Dennoch versuche ich mich darauf zu besinnen, dass diese Zeit für mich eine Chance bietet. Denn obwohl es nervig und anstrengend ist, immer wieder zu hinterfragen und zu reflektieren, obwohl es so viel angenehmer wäre, jetzt endlich weitermachen zu können, hilft mir die Pandemie zu erkennen, was ich will und was nicht.

So habe ich sehr viel über label einblick nachgedacht, darüber, was ich damit eigentlich machen will und ob der Weg, den ich eingeschlagen habe, der richtige ist. Und so ergeben sich neue Ideen und Gedanken, andere Pläne, neue Ziele. Nur ist es eben nicht so einfach, all dies umzusetzen - gerade in einer Zeit, in der alles ein großes, unsicheres Fragezeichen ist. Wie es weitergeht weiß keiner. Mutig voran zu schreiten und "einfach mal zu machen" ist für mich eben alles andere als einfach. So bewege ich mich zwischen den beiden Extremen - Hoffnung und Angst.

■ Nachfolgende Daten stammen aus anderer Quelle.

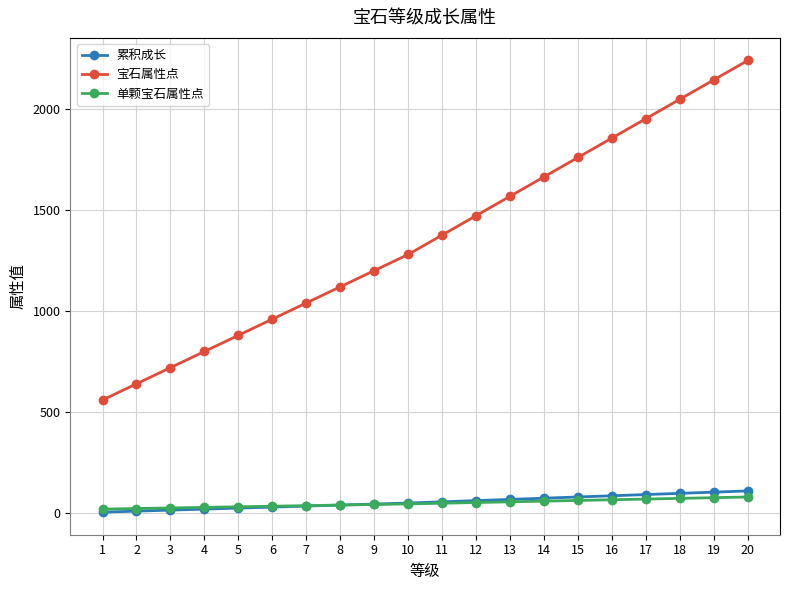

True or false: 单颗宝石属性点 and 宝石属性点 intersect in this chart.

False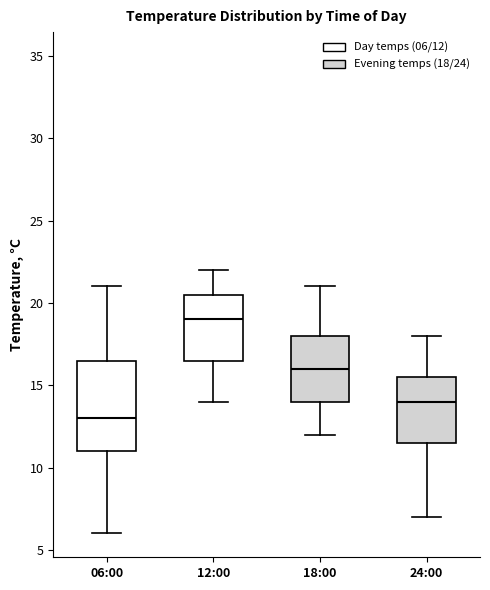

Comparing the boxes themselves (not the whiskers), which one is the tallest?

06:00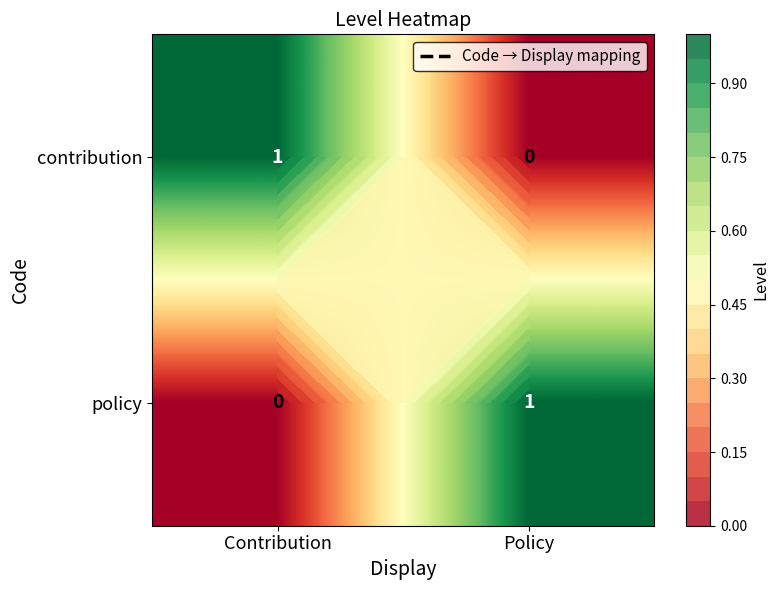

What is the total value across all series at Contribution?

1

Hier auf der Website hat sich bereits ein bisschen was getan. Neue Bilder, neue Illustrationen und ein neues Thema. Ganz ehrlich: Ich wollte es eigentlich noch nicht veröffentlichen. Habe still und heimlich an meiner Website gebastelt und dann aus Versehen auf "veröffentlichen" statt auf "speichern" gedrückt. Nun ist es also raus: spirituelle Fotografie. Was soll das sein?!

Tja, wenn ich das nur selber so genau wüsste. Wenn ich klar und einfach erklären könnte, wo ich hin will - doch zum jetzigen Zeitpunkt ist es nur ein Gefühl, eine grobe Richtung, ein Wunsch.

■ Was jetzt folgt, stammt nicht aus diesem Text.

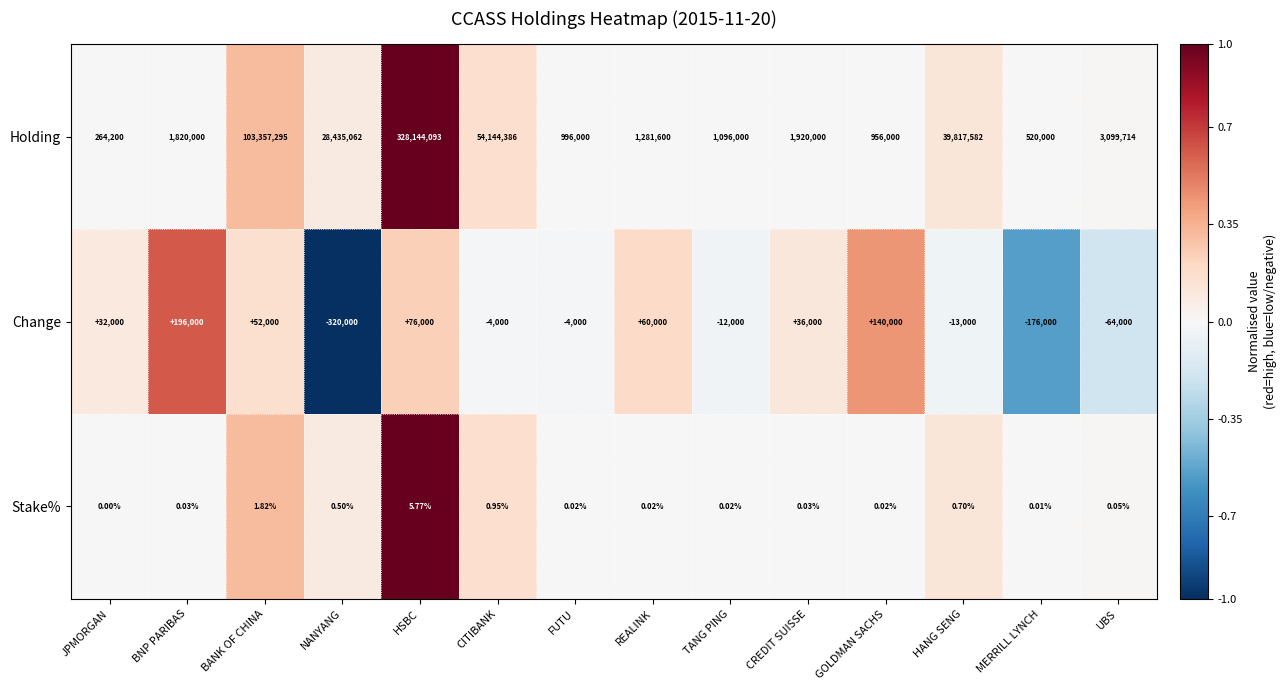

Rank the series by their maximum value, from highest to lowest.

Holding, Change, Stake%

Der Wunsch, meine Spiritualität in mein Business und in meine Fotografie einzubringen. Irgendwas mit Reiki. Wie? Keine Ahnung.

Doch wenn ich etwas gelernt habe, dann ist es, dass man nicht immer alles 100% wissen muss, bevor man loslegt. Dinge können sich entwickeln und finden sich meist viel einfacher, wenn man nicht verbissen versucht, Lösungen zu finden.

Die Herausforderungen, denen ich mich stellen muss, sind mich von den Erwartungen und Meinungen anderer zu lösen (wobei es streng genommen meine Erwartungen sind, was andere von mir erwarten) und in meine Fähigkeiten zu vertrauen. Und mich zu zeigen. Sichtbar werden. Ich mag dies nicht einmal hören. Am liebsten möchte ich mir die Decke über den Kopf ziehen und mich verstecken, nicht aus meiner Komfortzone rauskommen. Jedoch beginnt Wachstum und die wahre Lebensfreude eben nicht im Altbekannten, sondern in der Veränderung - dort wo es unangenehm wird, wo es Angst macht. Weiß ich alles. Kann ich alles nicht mehr hören und doch ist mir bewusst, dass ich mich irgendwann entscheiden muss:

Losgehen ins Ungewisse oder verweilen im Altbekannten, wo es eigentlich nichts mehr für mich zu holen gibt.


Veränderungen sind gruselig und genau das macht diese gesamte Zeit so schwer. Alles ist im Umbruch, unsere Gesellschaft in seltsamen Zwiespälten und wir stehen immer noch dieser Pandemie gegenüber, die einfach anhält. Vielleicht haben wir noch nicht genug reflektiert, noch nicht ehrlich und tief genug hingeschaut - denkt mein spirituelles ich. Vielleicht ist es gerade einfach scheiße - sagt mein Ego dazu.


Es ist und bleibt wohl noch eine Weile ein ständiges Auf und Ab, ein Hin und Her, ein Vor und Zurück, ein Hoch und Tief.